O Estado Democrático de Direito deixa de se limitar a aspectos meramente formais. Não basta mais que as autoridades meramente procedam conforme a lei, ou que haja Tribunais que se atentem ao cumprimento delas. O Estado de Direito (Rechtsstaat) precisa ser também Estado do Direito (Staat des Rechts) e acolher a ideia de Justiça[79].
Nasce o conceito de direitos fundamentais, que passa a pairar acima dos ordenamentos jurídicos e dos Estados os inspirando e informando, reestabelecendo o primado da sociedade sobre o Estado e do homem sobre a sociedade.
Consoante estas ideias foi elaborada a Constituição Federal de 1988, que dedica capítulo específico a direitos e garantias fundamentais e positiva a moralidade, a ela submetendo toda a atividade da Administração[80]:
A moralidade administrativa interdita comportamentos estatais que apesar de formalmente legítimos, em decorrência da flexibilidade da norma jurídica, contrariem os padrões éticos vigentes na sociedade[81]. A exigência constitucional de moralidade configura verdadeiro pressuposto da validade de todo ato da Administração Pública, impondo que o agente público, ao atuar não despreze o elemento ético da atuação estatal, não podendo decidir meramente entre o legal e o ilegal, o conveniente e o conveniente, o oportuno e o inoportuno, mas também entre o honesto e o desonesto. Honestidade esta, que se orienta pelas exigências da instituição a quem o agente sirva e a finalidade de sua ação: o bem-comum[82].
Esclareça-se que a moralidade dos atos da Administração não se localiza na intenção do agente ao praticá-los, mas decorre de seu próprio objeto. Imoral é o ato cujo conteúdo contrariar o senso comum de honestidade, retidão, equilíbrio, justiça, respeito à dignidade do ser humano, à boa fé, ao trabalho, à ética das instituições[83].

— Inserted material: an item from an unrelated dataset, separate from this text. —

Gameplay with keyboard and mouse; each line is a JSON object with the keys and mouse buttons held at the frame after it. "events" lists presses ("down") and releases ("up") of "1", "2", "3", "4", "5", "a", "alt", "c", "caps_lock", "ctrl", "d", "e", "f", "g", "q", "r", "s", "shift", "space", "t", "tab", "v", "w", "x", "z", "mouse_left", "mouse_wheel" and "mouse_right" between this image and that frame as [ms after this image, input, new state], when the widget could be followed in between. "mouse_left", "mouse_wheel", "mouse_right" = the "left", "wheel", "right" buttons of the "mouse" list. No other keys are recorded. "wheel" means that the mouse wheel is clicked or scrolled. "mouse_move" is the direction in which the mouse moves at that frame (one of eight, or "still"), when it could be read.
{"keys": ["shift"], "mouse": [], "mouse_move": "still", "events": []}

A conduta ética[84] da Administração, exigível em qualquer área da atuação estatal, adquire especial relevância em matéria tributária. Isto, pois, como já afirmado, a tributação é atividade estatal que enfrenta grande rejeição social. A tensão na relação Fisco-contribuinte obsta a eficiência arrecadatória, provoca alto índice do sonegação[85] e embaraça o Judiciário[86] impondo graves obstáculos ao Estado na consecução de seus fins. Neste cenário, atividade administrativa que despreza liames morais não só faz aumentar resistência aos tributos e não contribui para a minimização da evasão fiscal, como pelo contrário, é utilizada pelos contribuintes como uma pseudo-justificação para as suas ações ilícitas.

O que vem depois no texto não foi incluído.